The possibilities of what one can do with a reverb-drenched electric guitar may be endless. Faced with this statement, two options are available: experiment like hell, or stick with what you know. Montreal five-piece The Muscadettes, led by a pair of twin sisters, choose the latter option to great success; operating in the same surf rock vein that’s guaranteed listeners for acts ranging from the Beach Boys to Best Coast to The Drums, they craft innately appealing, insanely catchy songs that require genuine effort to dislike. Without innovating or bearing any sort of pretense, they sonically channel clear blue skies and crisp, crashing waves on Side A‘s five tracks. Centerpiece and single “Pearl and Oyster” serves as the best example of this craft: its opening guitars attack with layers of echo and overdrive without sounding cheesy or overdone, and its vocals sound seductive without appearing insincere. “I’m a ripple on your subconscious,” begins the song’s second verse; after only a short time, so too becomes Side A. (You can read our review of Side A here.)

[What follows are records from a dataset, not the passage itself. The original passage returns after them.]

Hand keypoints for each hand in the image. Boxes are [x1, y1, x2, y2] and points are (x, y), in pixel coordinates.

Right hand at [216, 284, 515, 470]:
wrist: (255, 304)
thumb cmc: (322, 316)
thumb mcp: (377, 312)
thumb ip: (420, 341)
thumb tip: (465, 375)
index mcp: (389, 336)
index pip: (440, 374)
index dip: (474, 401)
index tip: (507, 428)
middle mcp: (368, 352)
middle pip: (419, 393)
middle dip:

Pale Blue – The Past We Leave Behind

Mike Simonetti left his role as a top player at record label Italians Do It Better to found both new label 2MR and IDIB-sounding outfit Pale Blue. The Past We Leave Behind thus seems like a very deliberate album title, although musically, it’s incredibly retro-gazing too. As with much of Italians Do It Better’s output, it borrows from the Italo disco trends of kraut-like synth loops and ominous bass lines so popular in the 1970s. “Dusk in Paris” steadies itself on the push and shove of a repetitive, thick, digital undertow, and hosts Lower Dens’ Jana Hunter as a guest vocalist attempting her take on the genre’s frequent female lead vocals. “Distance to the Waves” features a more immediately engaging synthetic pattern that recalls Simonetti’s former labelmates Glass Candy, and “The Eye” sounds like it was accidentally left off one of Atari’s first video game scores. Although Simonetti has left parts of his previous life behind, he’s still fully wrapped in other aspects of music’s past.

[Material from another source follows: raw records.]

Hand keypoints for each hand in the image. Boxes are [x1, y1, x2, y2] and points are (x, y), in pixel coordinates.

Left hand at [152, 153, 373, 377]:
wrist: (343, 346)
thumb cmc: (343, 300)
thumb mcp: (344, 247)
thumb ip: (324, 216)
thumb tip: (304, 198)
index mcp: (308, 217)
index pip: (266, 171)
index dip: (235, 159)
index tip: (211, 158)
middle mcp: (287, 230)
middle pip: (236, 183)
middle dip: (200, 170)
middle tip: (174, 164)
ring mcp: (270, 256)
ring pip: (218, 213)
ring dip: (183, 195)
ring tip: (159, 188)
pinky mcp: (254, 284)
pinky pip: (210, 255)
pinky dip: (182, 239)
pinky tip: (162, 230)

Shana Falana – Set Your Lightning Fire Free

A few too many critics have complained that there isn’t anything left with which to experiment in shoegaze, but Shana Falana is proving them wrong. Set Your Lightning Fire Free, her newest album, splices roaring guitar work with drums so reverberant that they might be influenced by African and tribal rhythms. The album shifts the weight of the psychedelic experience to the percussion, a rare technique in a genre so reliant on the guitar to bear its emotional heft. “Anything,” arguably the most distinctly shining song present, pounds away with percussive precision; “Second Skin” breezes by on thunderous drums. But when snares and cymbals aren’t doing the job, Falana’s guitar is growling just as potently; it defines the steady murk of “Go” and the blissful surges of “There’s A Way.” Falana often stages a battle between guitar and drums, and the loud rallying cries of each team imparts a blaring strength to Set Your Lightning Fire Free that makes the album undeniable.

Weed – Running Back

They’re not named after the drug. Rather, this Weed refers to weeding people out of your life, and removing all negative influences from your existence. Given that they write music in a shoegaze vein so frequently trodden these days, it’s great that they put extra effort into excising the haters. Yet they really needn’t do so; there’s a spark and a charm to their approach that distinguishes their songs from the countless other artists citing similar influences. Opening track “Muscles” is aptly named; its guitars cascade with a force and potency not that often felt in this genre, and its vocals sound far weightier than many of its’ competitors words. This strength continues throughout Running Back, an album that suggests that imitation can be just as captivating as innovation, and pulls off the uncommon feat of exciting from within previously established stylistic confines.